Não encontramos diferença entre os grupos para mortalidade total: 13 estudos, 10.075 participantes; 189/5187 (3,6%) versus 222/4888 (4,6%), razão de risco (RR) usando o modelo de efeitos aleatórios 0,80, IC 95% 0,60 a 1,05, evidência de qualidade moderada. Poucos estudos relataram as causas específicas de mortalidade. Portanto não pudemos apresentar os resultados separados para mortalidade cardiovascular ou mortalidade não cardiovascular.

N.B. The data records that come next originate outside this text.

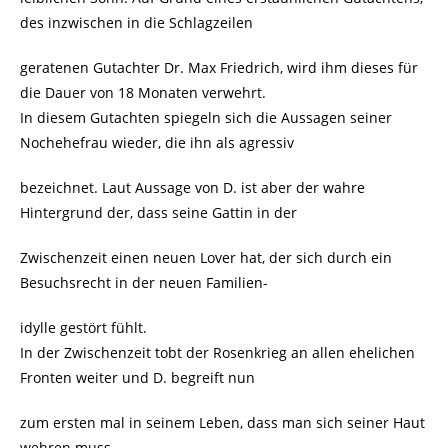
des inzwischen in die Schlagzeilen
geratenen Gutachter Dr. Max Friedrich, wird ihm dieses für
die Dauer von 18 Monaten verwehrt.
In diesem Gutachten spiegeln sich die Aussagen seiner
Nochehefrau wieder, die ihn als agressiv
bezeichnet. Laut Aussage von D. ist aber der wahre
Hintergrund der, dass seine Gattin in der
Zwischenzeit einen neuen Lover hat, der sich durch ein
Besuchsrecht in der neuen Familien-
idylle gestört fühlt.
In der Zwischenzeit tobt der Rosenkrieg an allen ehelichen
Fronten weiter und D. begreift nun
zum ersten mal in seinem Leben, dass man sich seiner Haut
wehren muss.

Não houve evidência de diferença entre os grupos sobre infarto do miocárdio (IM) fatal e/ou não fatal: 2 estudos, 209 participantes, 7/107 (6,5%) versus 12/102 (11,8%), RR com modelo de efeitos aleatórios 0,63, IC 95% 0,26 a 1,48, evidência de qualidade muito baixa. Porém existe alguma evidência de que a educação está associada à redução de eventos cardiovasculares fatais e/ou não fatais: 2 estudos, 310 participantes, 21/152 (13,8%) versus 61/158 (38,6%); RR de efeitos aleatórios 0,36, IC 95% 0,23 a 0,56, evidência de baixa qualidade. Não há evidência de diferença entre os grupos sobre a taxa geral de revascularização: 3 estudos, 456 participantes, 5/228 (2,2%) versus 8/228 (3,5%), RR de efeitos aleatórios 0,58, IC 95% 0,19 a 1,71, evidência de qualidade muito baixa. Também não houve diferença na taxa de hospitalização: 5 estudos, 14.849 participantes, 656/10.048 (6,5%) versus 381/4801 (7,9%), RR de efeitos aleatórios 0,93, IC 95% 0,71 a 1,21, evidência de qualidade muito baixa. Não houve evidência de diferença entre os grupos para abandono por todas as causas: 17 estudos, 10.972 participantes, 525/5632 (9,3%) versus 493/5340 (9,2%), RR de efeitos aleatórios 1,04, IC 95% 0,88 a 1,22, evidência de baixa qualidade. Embora alguns escores do domínio da qualidade de vida relacionada à saúde fossem mais elevados no grupo com educação, não houve evidência consistente de superioridade em todos os domínios.